"""

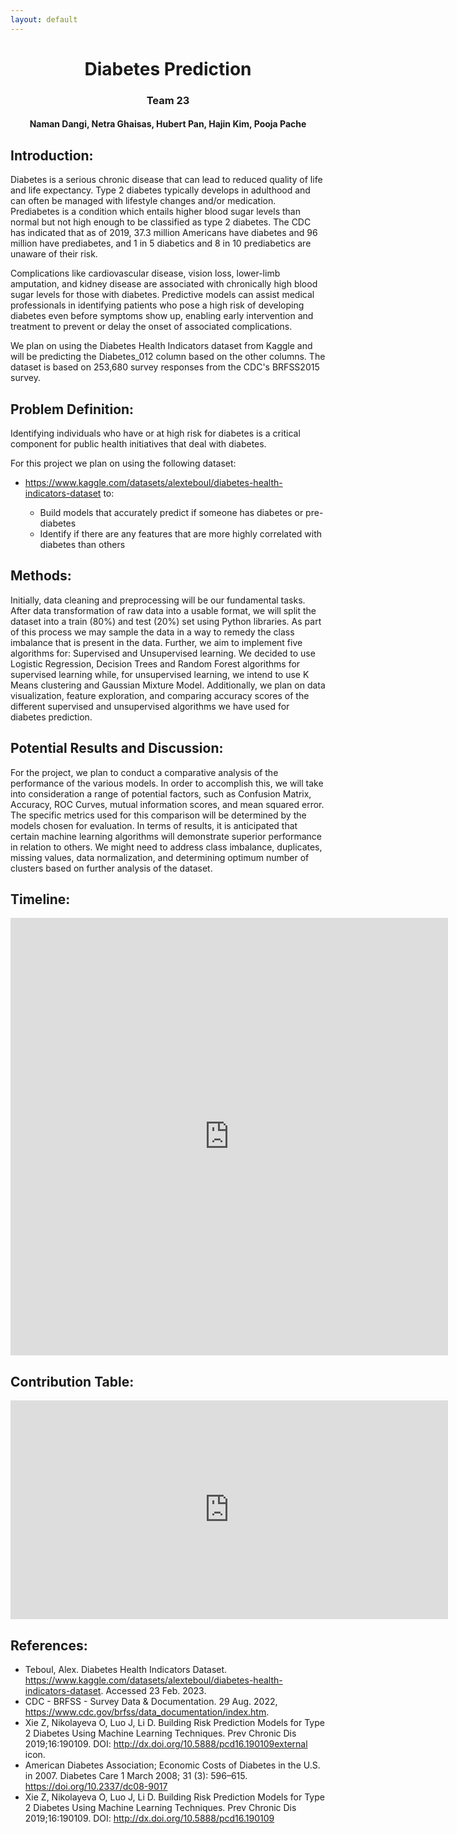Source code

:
 ```yaml
---
layout: default
---
```



<h1 align="center"> Diabetes Prediction </h1>

<h3 align="center"> Team 23 </h3>
<h4 align="center"> Naman Dangi, Netra Ghaisas, Hubert Pan, Hajin Kim, Pooja Pache </h4>


## Introduction:

Diabetes is a serious chronic disease that can lead to reduced quality of life and life expectancy. Type 2 diabetes typically develops in adulthood and can often be managed with lifestyle changes and/or medication. Prediabetes is a condition which entails higher blood sugar levels than normal but not high enough to be classified as type 2 diabetes. The CDC has indicated that as of 2019, 37.3 million Americans have diabetes and 96 million have prediabetes, and 1 in 5 diabetics and 8 in 10 prediabetics are unaware of their risk. 

Complications like cardiovascular disease, vision loss, lower-limb amputation, and kidney disease are associated with chronically high blood sugar levels for those with diabetes. Predictive models can assist medical professionals in identifying patients who pose a high risk of developing diabetes even before symptoms show up, enabling early intervention and treatment to prevent or delay the onset of associated complications.

We plan on using the Diabetes Health Indicators dataset from Kaggle and will be predicting the Diabetes_012 column based on the other columns. The dataset is based on 253,680 survey responses from the CDC's BRFSS2015 survey.

## Problem Definition:

Identifying individuals who have or at high risk for diabetes is a critical component for public health initiatives that deal with diabetes.

For this project we plan on using the following dataset: 
- https://www.kaggle.com/datasets/alexteboul/diabetes-health-indicators-dataset to:

    - Build models that accurately predict if someone has diabetes or pre-diabetes
    - Identify if there are any features that are more highly correlated with diabetes than others

## Methods:

Initially, data cleaning and preprocessing will be our fundamental tasks. After data transformation of raw data into a usable format, we will split the dataset into a train (80%) and test (20%) set using Python libraries. As part of this process we may sample the data in a way to remedy the class imbalance that is present in the data. Further, we aim to implement five algorithms for: Supervised and Unsupervised learning. We decided to use Logistic Regression, Decision Trees and Random Forest algorithms for supervised learning while, for unsupervised learning, we intend to use K Means clustering and Gaussian Mixture Model.
Additionally, we plan on data visualization, feature exploration, and comparing accuracy scores of the different supervised and unsupervised algorithms we have used for diabetes prediction.

## Potential Results and Discussion:

For the project, we plan to conduct a comparative analysis of the performance of the various models. In order to accomplish this, we will take into consideration a range of potential factors, such as Confusion Matrix, Accuracy, ROC Curves, mutual information scores, and mean squared error.
The specific metrics used for this comparison will be determined by the models chosen for evaluation. In terms of results, it is anticipated that certain machine learning algorithms will demonstrate superior performance in relation to others.
We might need to address class imbalance, duplicates, missing values, data normalization, and determining optimum number of clusters based on further analysis of the dataset.


## Timeline:

<iframe width="700" height="700" frameborder="0" scrolling="no" src="https://gtvault.sharepoint.com/sites/CS7461MLProjectGroup23/_layouts/15/Doc.aspx?sourcedoc={3313c554-d0e7-4d86-aad0-ed957fcbcf4c}&action=embedview&wdAllowInteractivity=False&wdHideGridlines=True&wdHideHeaders=True&wdDownloadButton=True&wdInConfigurator=True&wdInConfigurator=True&edesNext=true&resen=false&ed1JS=false"></iframe>

## Contribution Table:

<iframe width="700" height="350" frameborder="0" scrolling="no" src="https://gtvault.sharepoint.com/sites/CS7461MLProjectGroup23/_layouts/15/Doc.aspx?sourcedoc={2b953a2b-9772-41aa-99fc-ba5949bab060}&action=embedview&wdAllowInteractivity=False&wdHideGridlines=True&wdHideHeaders=True&wdDownloadButton=True&wdInConfigurator=True&wdInConfigurator=True&edesNext=true&resen=false&ed1JS=false"></iframe>


## References: 

- Teboul, Alex. Diabetes Health Indicators Dataset. https://www.kaggle.com/datasets/alexteboul/diabetes-health-indicators-dataset. Accessed 23 Feb. 2023.
- CDC - BRFSS - Survey Data & Documentation. 29 Aug. 2022, https://www.cdc.gov/brfss/data_documentation/index.htm.
- Xie Z, Nikolayeva O, Luo J, Li D. Building Risk Prediction Models for Type 2 Diabetes Using Machine Learning Techniques. Prev Chronic Dis 2019;16:190109. DOI: http://dx.doi.org/10.5888/pcd16.190109external icon.
- American Diabetes Association; Economic Costs of Diabetes in the U.S. in 2007. Diabetes Care 1 March 2008; 31 (3): 596–615. https://doi.org/10.2337/dc08-9017
- Xie Z, Nikolayeva O, Luo J, Li D. Building Risk Prediction Models for Type 2 Diabetes Using Machine Learning Techniques. Prev Chronic Dis 2019;16:190109. DOI: http://dx.doi.org/10.5888/pcd16.190109 


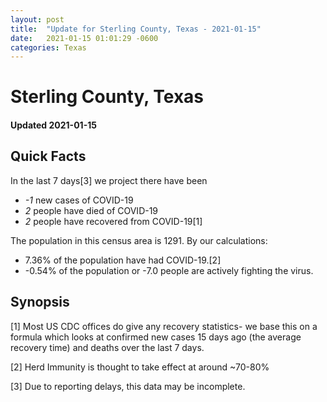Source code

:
 ```yaml
---
layout: post
title:  "Update for Sterling County, Texas - 2021-01-15"
date:   2021-01-15 01:01:29 -0600
categories: Texas
---
```


# Sterling County, Texas
#### Updated 2021-01-15

## Quick Facts

In the last 7 days[3] we project there have been
- *-1* new cases of COVID-19
- *2* people have died of COVID-19
- *2* people have recovered from COVID-19[1]

The population in this census area is 1291. By our calculations:
- 7.36% of the population have had COVID-19.[2]
- -0.54% of the population or -7.0 people are actively fighting the virus.

## Synopsis




[1] Most US CDC offices do give any recovery statistics- we base this on a formula which looks at confirmed new cases
15 days ago (the average recovery time) and deaths over the last 7 days.

[2] Herd Immunity is thought to take effect at around ~70-80%

[3] Due to reporting delays, this data may be incomplete.
 
    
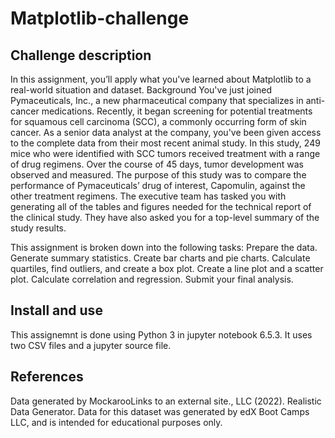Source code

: # Matplotlib-challenge
## Challenge description
In this assignment, you’ll apply what you've learned about Matplotlib to a real-world situation and dataset.
Background
You've just joined Pymaceuticals, Inc., a new pharmaceutical company that specializes in anti-cancer medications. Recently, it began screening for potential treatments for squamous cell carcinoma (SCC), a commonly occurring form of skin cancer. As a senior data analyst at the company, you've been given access to the complete data from their most recent animal study. In this study, 249 mice who were identified with SCC tumors received treatment with a range of drug regimens. Over the course of 45 days, tumor development was observed and measured. The purpose of this study was to compare the performance of Pymaceuticals’ drug of interest, Capomulin, against the other treatment regimens. The executive team has tasked you with generating all of the tables and figures needed for the technical report of the clinical study. They have also asked you for a top-level summary of the study results.

This assignment is broken down into the following tasks:
Prepare the data.
Generate summary statistics.
Create bar charts and pie charts.
Calculate quartiles, find outliers, and create a box plot.
Create a line plot and a scatter plot.
Calculate correlation and regression.
Submit your final analysis.

## Install and use
This assignemnt is done using Python 3 in jupyter notebook 6.5.3. It uses two CSV files and a jupyter source file. 

## References
Data generated by MockarooLinks to an external site., LLC (2022). Realistic Data Generator. Data for this dataset was generated by edX Boot Camps LLC, and is intended for educational purposes only.
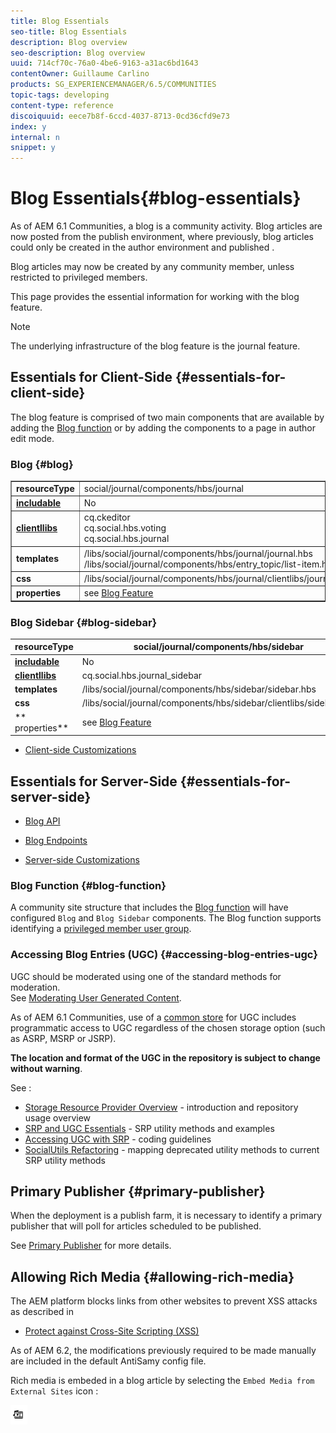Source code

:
 ```yaml
---
title: Blog Essentials
seo-title: Blog Essentials
description: Blog overview
seo-description: Blog overview
uuid: 714cf70c-76a0-4be6-9163-a31ac6bd1643
contentOwner: Guillaume Carlino
products: SG_EXPERIENCEMANAGER/6.5/COMMUNITIES
topic-tags: developing
content-type: reference
discoiquuid: eece7b8f-6ccd-4037-8713-0cd36cfd9e73
index: y
internal: n
snippet: y
---
```


# Blog Essentials{#blog-essentials}

As of AEM 6.1 Communities, a blog is a community activity. Blog articles are now posted from the publish environment, where previously, blog articles could only be created in the author environment and published .

Blog articles may now be created by any community member, unless restricted to privileged members.

This page provides the essential information for working with the blog feature.

>[!NOTE]
>
>The underlying infrastructure of the blog feature is the journal feature.

## Essentials for Client-Side {#essentials-for-client-side}

The blog feature is comprised of two main components that are available by adding the [Blog function](../../communities/using/functions.md#blog-function) or by adding the components to a page in author edit mode.

### Blog {#blog}

<table border="1" cellpadding="4" cellspacing="4" width="100%"> 
 <tbody>
  <tr>
   <td> <strong>resourceType</strong></td> 
   <td>social/journal/components/hbs/journal</td> 
  </tr>
  <tr>
   <td> <a href="/communities/using/scf.md#add-or-include-a-communities-component"><strong>includable</strong></a></td> 
   <td>No</td> 
  </tr>
  <tr>
   <td> <a href="../../communities/using/clientlibs.md"><strong>clientllibs</strong></a></td> 
   <td>cq.ckeditor<br /> cq.social.hbs.voting<br /> cq.social.hbs.journal</td> 
  </tr>
  <tr>
   <td> <strong>templates</strong></td> 
   <td> /libs/social/journal/components/hbs/journal/journal.hbs<br /> /libs/social/journal/components/hbs/entry_topic/list-item.hbs</td> 
  </tr>
  <tr>
   <td> <strong>css</strong></td> 
   <td> /libs/social/journal/components/hbs/journal/clientlibs/journal.css</td> 
  </tr>
  <tr>
   <td><strong> properties</strong></td> 
   <td>see <a href="../../communities/using/blog-feature.md">Blog Feature</a></td> 
  </tr>
 </tbody>
</table>

### Blog Sidebar {#blog-sidebar}

|  **resourceType** |social/journal/components/hbs/sidebar |
|---|---|
|  [**includable**](/communities/using/scf.md#add-or-include-a-communities-component) |No |
|  [**clientllibs**](../../communities/using/clientlibs.md) |cq.social.hbs.journal_sidebar |
|  **templates** | /libs/social/journal/components/hbs/sidebar/sidebar.hbs |
|  **css** | /libs/social/journal/components/hbs/sidebar/clientlibs/sidebar.css |
| ** properties** |see [Blog Feature](../../communities/using/blog-feature.md) |

* [Client-side Customizations](/communities/using/client-customize.md)

## Essentials for Server-Side {#essentials-for-server-side}

* [Blog API](/sites/developing/using/reference-materials/javadoc/com/adobe/cq/social/journal/client/api/package-summary.md)

* [Blog Endpoints](/sites/developing/using/reference-materials/javadoc/com/adobe/cq/social/journal/client/endpoints/package-summary.md)

* [Server-side Customizations](/communities/using/server-customize.md)

### Blog Function {#blog-function}

A community site structure that includes the [Blog function](../../communities/using/functions.md#blog-function) will have configured `Blog` and `Blog Sidebar` components. The Blog function supports identifying a [privileged member user group](/communities/using/users.md#privileged-members-group).

### Accessing Blog Entries (UGC) {#accessing-blog-entries-ugc}

UGC should be moderated using one of the standard methods for moderation.  
See [Moderating User Generated Content](../../communities/using/moderate-ugc.md).

As of AEM 6.1 Communities, use of a [common store](../../communities/using/working-with-srp.md) for UGC includes programmatic access to UGC regardless of the chosen storage option (such as ASRP, MSRP or JSRP).

**The location and format of the UGC in the repository is subject to change without warning**.

See :

* [Storage Resource Provider Overview](/communities/using/srp.md) - introduction and repository usage overview
* [SRP and UGC Essentials](/communities/using/srp-and-ugc.md) - SRP utility methods and examples
* [Accessing UGC with SRP](../../communities/using/accessing-ugc-with-srp.md) - coding guidelines
* [SocialUtils Refactoring](/communities/using/socialutils.md) - mapping deprecated utility methods to current SRP utility methods

## Primary Publisher {#primary-publisher}

When the deployment is a publish farm, it is necessary to identify a primary publisher that will poll for articles scheduled to be published.

See [Primary Publisher](../../communities/using/deploy-communities.md#primary-publisher) for more details.

## Allowing Rich Media {#allowing-rich-media}

The AEM platform blocks links from other websites to prevent XSS attacks as described in

* [Protect against Cross-Site Scripting (XSS)](/sites/developing/using/security.md#protect-against-cross-site-scripting-xss)

As of AEM 6.2, the modifications previously required to be made manually are included in the default AntiSamy config file.

Rich media is embeded in a blog article by selecting the `Embed Media from External Sites` icon :

![](assets/chlimage_1-199.png)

"""

What to do
Find all lines in the records that hold the word "Matplotlib". Copy them.

Answer
: # Matplotlib-challenge
In this assignment, you’ll apply what you've learned about Matplotlib to a real-world situation and dataset.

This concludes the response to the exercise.